Was allen voran in Berlin zu sehr hohen Investitionen in den Wohnbau führt, ist zunehmend auch in Österreich und seit einiger Zeit speziell in Wien zu beobachten: Globalinvestoren sind am Markt überaus aktiv und finanzieren neuen Wohnraum. Das sorgt für rege Wohnbautätigkeit und bringt Baupreise und den Sekundärmarkt an gebrauchten Wohnungen unter Druck. Nicht immer zur Freude der neuen Mieter, obschon diese speziell in Wien auch Dank des sozialen Wohnbaus mit gemäßigten Mietpreisen neuen Wohnraum nutzen können.
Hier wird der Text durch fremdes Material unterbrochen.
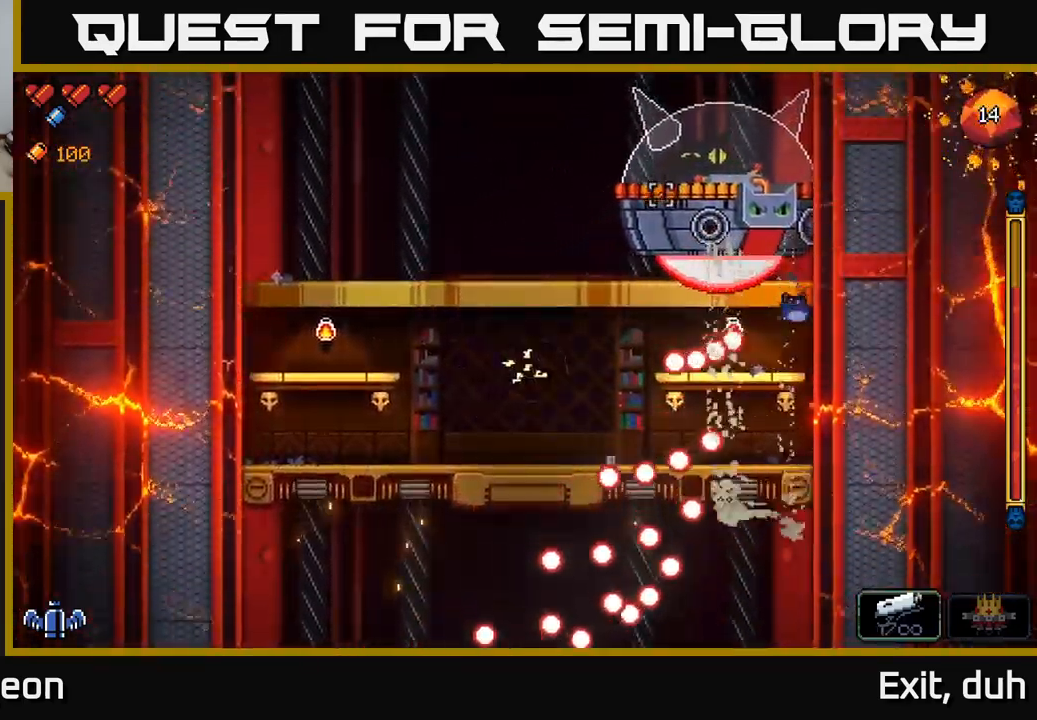
{"buttons": ["R2"], "left_stick": "left", "right_stick": "up-right", "events": [[117, "right_stick", "up-right"], [167, "A", "down"], [167, "R2", "down"], [283, "A", "up"]]}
In der Bauträgerdatenbank Exploreal werden seit 2018 sämtliche Wohnungsneubauprojekte detailliert erhoben und die Daten über eine Web-Applikation der Immobilienbranche zur Verfügung gestellt. Das erleichtert insbesondere Bauträgern die zielgerichtete Entwicklung und Einpreisung ihrer Projekte und übernimmt auch für Makler, Banken, Investoren und Sachverständige die oft zeitaufwändige Immobilienresearch-Tätigkeit. Die Analyse der Daten ermöglicht auch einen umfassenden Überblick über die sogenannte „Finanzialisierung“ des Wohnungsmarktes, also inwieweit Investoren an Projekten beteiligt sind. Exploreal hat dazu für ein internationales Rechercheprojekt unter Beteiligung des ORF umfassende Zahlen und Auswertungen geliefert.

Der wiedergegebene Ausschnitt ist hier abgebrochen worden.